Hier war es auch, wo sich die unter Kommando von Fremden stehenden chinesischen Legionen bildeten, welchen - nächst dem Eingreifen europäischer Truppen - die endliche Niederwerfung des Taiping-Aufstandes zu danken war; der Amerikaner Ward und sein Nachfolger Burgevine hatten zwar an der Spitze solcher aus freiwillig angeworbenen Chinesen zusammengesetzten Truppen keine Erfolge aufzuweisen, und Burgevine soll sogar zu den Taiping übergegangen sein; aber der englische Ingenieurmajor Gordon, auf Bitte der chinesischen Behörden vom Admiral Hope zur Bildung von chinesischen Freischaren ermächtigt, schuf und führte eine Streitmacht, die entscheidende Erfolge errang, und ihrem, nach chinesischer Art gleich anfänglich angenommenen Namen, "das stets siegreiche Heer" alle Ehre machte. Die Verteidigung von Shanghai selbst blieb während der Bedrohung dieser Stadt durch die Taiping den englischen Land- und Seetruppen überlassen, welche auch die Wälle der chinesischen Stadt besetzten, und ein Corps von freiwilligen Verteidigern für das Territorium der Fremdenstadt entstand damals, welches sich in gleicher Organisation bis zum heutigen Tage erhalten hat: Wie schon erwähnt, hat die Tatsache, dass ein starker Teil der Einwohnerschaft der fremden Konzessionen aus Chinesen besteht, ihren Ursprung ebenfalls in den Zuständen jener Zeit der Bedrängnis; wenn auch der größte Teil der damals Flüchtigen, nach Herstellung geordneter Zustände, Shanghai wieder verlassen hat, so ist doch auch gegenwärtig eine namhafte chinesische Bevölkerung auf den Konzessionen sesshaft.

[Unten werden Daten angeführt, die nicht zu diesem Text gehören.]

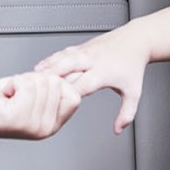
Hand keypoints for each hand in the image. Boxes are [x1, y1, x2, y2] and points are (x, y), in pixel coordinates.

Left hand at [0, 71, 80, 138]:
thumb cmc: (0, 100)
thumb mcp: (36, 94)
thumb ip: (55, 89)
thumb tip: (73, 75)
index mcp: (52, 124)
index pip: (74, 97)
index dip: (58, 83)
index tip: (40, 87)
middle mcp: (45, 128)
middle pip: (56, 84)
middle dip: (35, 80)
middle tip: (21, 92)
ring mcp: (32, 126)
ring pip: (40, 82)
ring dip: (22, 81)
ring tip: (13, 94)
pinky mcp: (17, 118)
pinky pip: (26, 85)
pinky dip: (14, 82)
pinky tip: (7, 95)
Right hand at [35, 23, 150, 133]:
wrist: (136, 40)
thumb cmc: (133, 66)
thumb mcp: (133, 92)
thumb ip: (126, 114)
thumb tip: (118, 130)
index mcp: (103, 73)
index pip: (81, 85)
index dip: (67, 94)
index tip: (55, 104)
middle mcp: (92, 61)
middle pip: (67, 67)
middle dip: (52, 77)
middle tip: (36, 87)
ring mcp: (85, 52)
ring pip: (62, 58)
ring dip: (47, 67)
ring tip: (32, 77)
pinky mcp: (82, 47)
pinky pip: (63, 53)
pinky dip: (51, 59)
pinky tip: (41, 66)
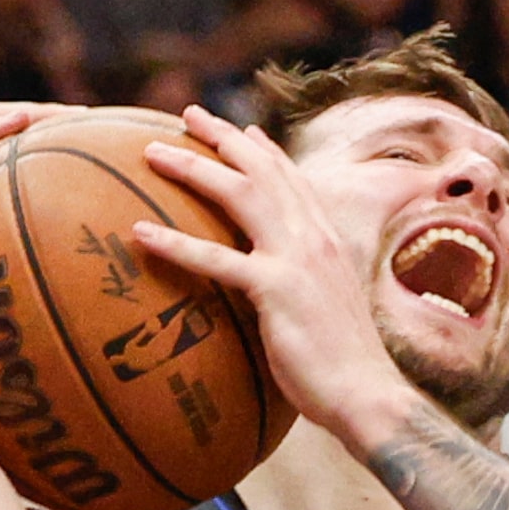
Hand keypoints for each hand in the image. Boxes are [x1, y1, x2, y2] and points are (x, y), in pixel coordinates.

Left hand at [134, 107, 409, 447]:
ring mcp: (296, 259)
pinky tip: (140, 233)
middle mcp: (313, 237)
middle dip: (222, 137)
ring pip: (238, 195)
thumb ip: (308, 287)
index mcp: (327, 240)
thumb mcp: (329, 311)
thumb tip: (283, 290)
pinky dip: (175, 243)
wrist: (367, 394)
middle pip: (261, 170)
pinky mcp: (276, 289)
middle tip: (186, 115)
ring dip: (192, 168)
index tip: (238, 131)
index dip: (262, 151)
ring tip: (151, 152)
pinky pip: (216, 259)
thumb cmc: (345, 366)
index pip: (292, 180)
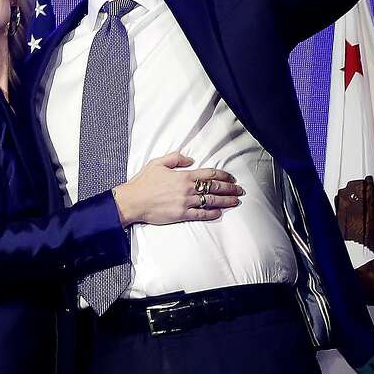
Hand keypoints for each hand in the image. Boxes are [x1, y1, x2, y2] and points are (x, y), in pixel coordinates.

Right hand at [111, 152, 242, 225]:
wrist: (133, 201)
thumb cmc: (144, 182)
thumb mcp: (158, 163)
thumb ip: (176, 158)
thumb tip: (190, 159)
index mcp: (183, 175)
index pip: (209, 174)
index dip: (223, 175)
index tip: (232, 177)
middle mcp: (187, 189)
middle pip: (214, 188)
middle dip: (229, 188)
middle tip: (240, 190)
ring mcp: (185, 203)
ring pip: (211, 201)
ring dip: (225, 201)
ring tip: (235, 201)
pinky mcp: (181, 215)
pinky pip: (201, 214)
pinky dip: (212, 214)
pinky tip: (219, 213)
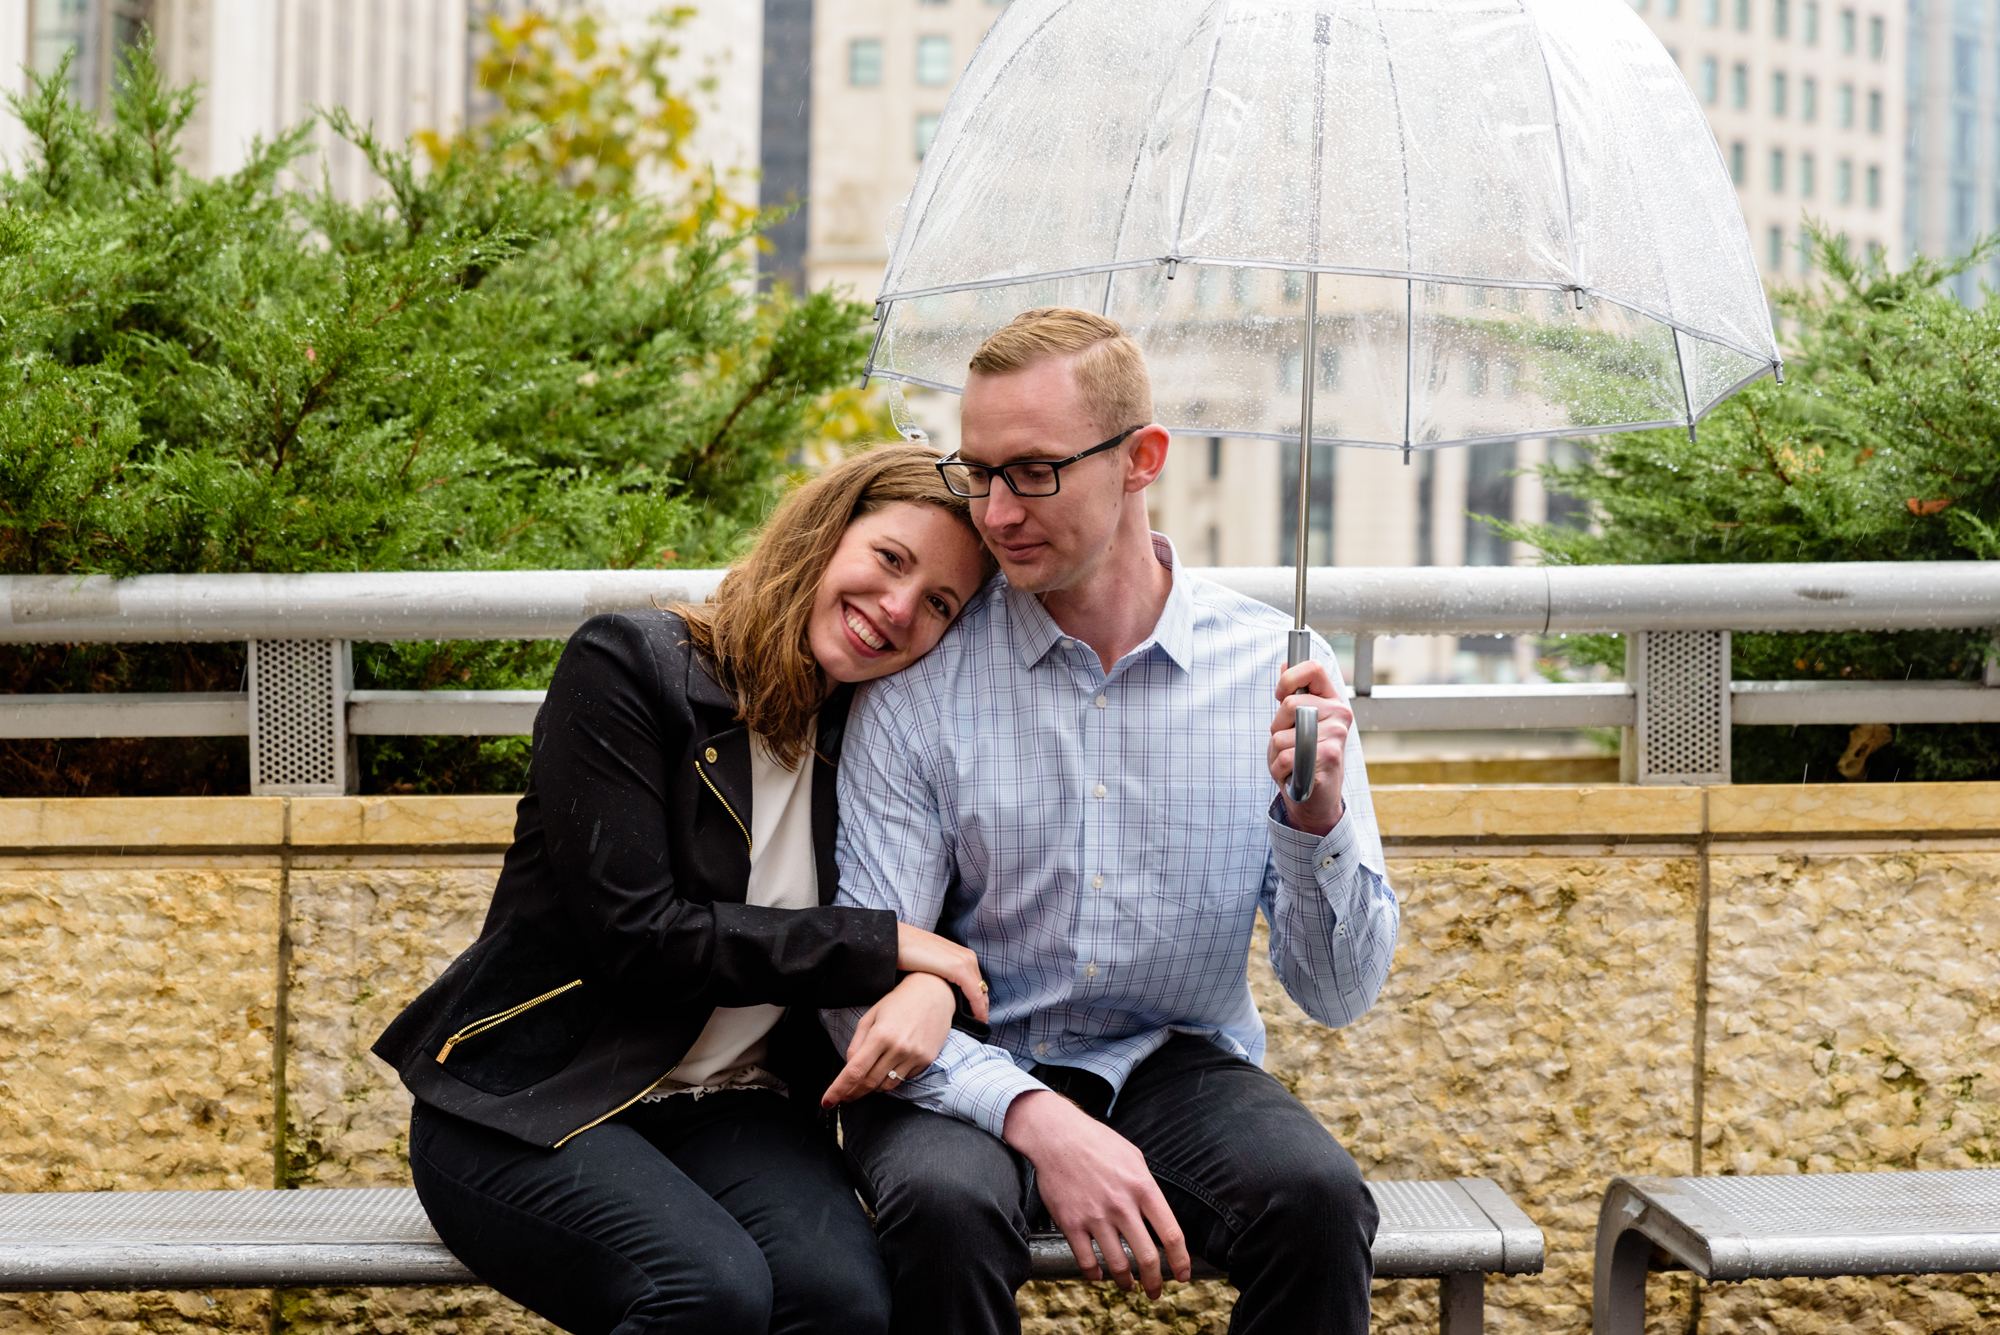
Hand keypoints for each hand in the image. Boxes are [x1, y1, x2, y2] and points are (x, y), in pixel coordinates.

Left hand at [821, 973, 957, 1107]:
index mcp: (880, 1035)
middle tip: (844, 1095)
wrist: (933, 992)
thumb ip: (856, 1044)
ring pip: (886, 1086)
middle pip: (869, 1083)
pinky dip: (893, 1076)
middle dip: (853, 1093)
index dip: (838, 1090)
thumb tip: (849, 1068)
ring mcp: (914, 1056)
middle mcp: (899, 1048)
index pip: (854, 1071)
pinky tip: (894, 1060)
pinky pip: (903, 1079)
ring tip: (872, 1071)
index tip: (827, 1102)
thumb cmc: (899, 1002)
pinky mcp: (926, 1061)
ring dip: (873, 1086)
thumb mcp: (870, 1017)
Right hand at [896, 921, 988, 1021]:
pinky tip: (976, 1019)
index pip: (976, 983)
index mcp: (962, 955)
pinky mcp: (958, 968)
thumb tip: (943, 994)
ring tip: (977, 1024)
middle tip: (978, 1024)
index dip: (979, 1001)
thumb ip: (942, 976)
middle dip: (981, 1007)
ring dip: (981, 1010)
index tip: (976, 1017)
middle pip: (981, 988)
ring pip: (981, 992)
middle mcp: (967, 956)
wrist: (895, 940)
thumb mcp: (931, 965)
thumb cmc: (908, 954)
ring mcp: (964, 961)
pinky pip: (975, 994)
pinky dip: (978, 1008)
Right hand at [1002, 1091, 1190, 1297]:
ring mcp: (1095, 1216)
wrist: (1057, 1136)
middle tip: (1155, 1291)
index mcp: (1142, 1188)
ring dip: (1126, 1283)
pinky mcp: (1071, 1223)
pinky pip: (1086, 1261)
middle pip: (1147, 1257)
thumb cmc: (1097, 1143)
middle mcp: (1122, 1205)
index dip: (1180, 1261)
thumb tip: (1157, 1214)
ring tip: (1129, 1286)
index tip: (1182, 1275)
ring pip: (1118, 1265)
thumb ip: (1148, 1187)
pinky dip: (1094, 1274)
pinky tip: (1098, 1275)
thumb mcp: (1134, 1158)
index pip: (1171, 1234)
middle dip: (1155, 1282)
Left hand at [1269, 658, 1351, 836]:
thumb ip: (1293, 694)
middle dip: (1277, 727)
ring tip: (1292, 761)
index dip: (1289, 677)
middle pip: (1289, 704)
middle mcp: (1339, 714)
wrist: (1316, 798)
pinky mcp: (1329, 757)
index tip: (1280, 694)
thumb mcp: (1295, 722)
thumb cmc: (1303, 757)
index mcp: (1332, 701)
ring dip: (1276, 753)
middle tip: (1289, 742)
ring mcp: (1337, 735)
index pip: (1313, 668)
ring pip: (1282, 734)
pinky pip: (1286, 757)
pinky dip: (1280, 769)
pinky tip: (1293, 774)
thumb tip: (1285, 662)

Sie ist sogar in stetiger Zunahme begriffen, wie die folgenden Ziffern zeigen: Im Jahre 1870 zählte man 75.047 Chinesen in den drei Konzessionen; nach dem Zensus von 1885 aber 78.047 im englischen, 30.571 in Honkew, dem amerikanischen Teile, und an 40.000 im französischen Teile. Zu bemerken ist aber, dass an zwei Drittel dieser chinesischen Bevölkerung aus erwachsenen Männern besteht, also der Prozentsatz solcher ein sehr hoher ist, die hier Arbeit suchen und finden, ohne aber zugleich in Shanghai ein wirkliches Heim zu besitzen. In der Tat gehört von den Chinesen der Fremdenstadt Shanghais nur ein sehr geringer Teil, der Gehurt nach, der Provinz Kiangsu an, in welcher Shanghai liegt; die meisten sind Zuzügler aus der Provinz Chekiang und besonders aus Canton. Jene Chinesen, welche in Shanghai durch die Fremden beschäftigt werden, sind beinahe ganz ausschließlich in Chekiang und Canton zuhause.